**THE PROBLEM**
List each line in the items below that contains the word "toestaan", treating uppercase and lowercase as different.

*** PROVIDED RECORDS Section Begins ***

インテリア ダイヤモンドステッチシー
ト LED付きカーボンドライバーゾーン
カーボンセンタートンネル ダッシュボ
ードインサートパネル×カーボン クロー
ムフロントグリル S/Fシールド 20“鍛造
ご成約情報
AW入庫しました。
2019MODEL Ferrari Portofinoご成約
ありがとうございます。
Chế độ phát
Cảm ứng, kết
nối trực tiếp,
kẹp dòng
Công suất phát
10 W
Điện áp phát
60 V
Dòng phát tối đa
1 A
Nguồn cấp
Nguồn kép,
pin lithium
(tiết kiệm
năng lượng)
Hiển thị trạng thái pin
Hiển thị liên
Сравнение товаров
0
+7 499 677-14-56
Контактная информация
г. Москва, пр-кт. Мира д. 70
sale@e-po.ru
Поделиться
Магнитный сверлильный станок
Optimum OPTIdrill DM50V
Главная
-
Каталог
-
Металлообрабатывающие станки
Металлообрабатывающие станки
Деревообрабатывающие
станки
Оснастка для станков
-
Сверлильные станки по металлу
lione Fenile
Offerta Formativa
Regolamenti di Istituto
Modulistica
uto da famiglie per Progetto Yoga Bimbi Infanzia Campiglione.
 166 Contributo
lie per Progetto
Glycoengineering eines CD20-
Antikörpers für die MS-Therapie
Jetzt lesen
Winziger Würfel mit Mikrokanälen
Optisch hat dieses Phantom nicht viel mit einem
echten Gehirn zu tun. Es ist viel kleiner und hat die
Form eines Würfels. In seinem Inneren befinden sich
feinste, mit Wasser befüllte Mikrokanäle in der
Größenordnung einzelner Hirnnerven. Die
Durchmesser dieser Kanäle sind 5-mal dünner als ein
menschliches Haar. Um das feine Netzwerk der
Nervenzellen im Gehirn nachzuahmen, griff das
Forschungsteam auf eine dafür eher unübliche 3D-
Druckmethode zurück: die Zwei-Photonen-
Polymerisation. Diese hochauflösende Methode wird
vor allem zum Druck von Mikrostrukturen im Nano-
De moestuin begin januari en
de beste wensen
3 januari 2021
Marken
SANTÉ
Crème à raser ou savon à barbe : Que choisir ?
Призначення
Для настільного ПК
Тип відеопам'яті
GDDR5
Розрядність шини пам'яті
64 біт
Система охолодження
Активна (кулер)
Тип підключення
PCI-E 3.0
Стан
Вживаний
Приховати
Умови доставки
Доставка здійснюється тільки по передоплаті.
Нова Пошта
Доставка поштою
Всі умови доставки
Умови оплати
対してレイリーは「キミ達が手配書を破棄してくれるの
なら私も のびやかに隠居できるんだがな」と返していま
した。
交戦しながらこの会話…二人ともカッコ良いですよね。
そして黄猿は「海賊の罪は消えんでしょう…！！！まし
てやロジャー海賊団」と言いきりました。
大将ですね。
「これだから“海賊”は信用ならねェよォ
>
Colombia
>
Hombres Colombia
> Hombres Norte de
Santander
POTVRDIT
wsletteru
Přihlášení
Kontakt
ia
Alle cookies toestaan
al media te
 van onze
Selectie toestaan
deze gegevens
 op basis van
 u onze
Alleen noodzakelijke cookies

*** PROVIDED RECORDS Section Ends ***

**RESULT OF THIS TASK**
Alle cookies toestaan
Selectie toestaan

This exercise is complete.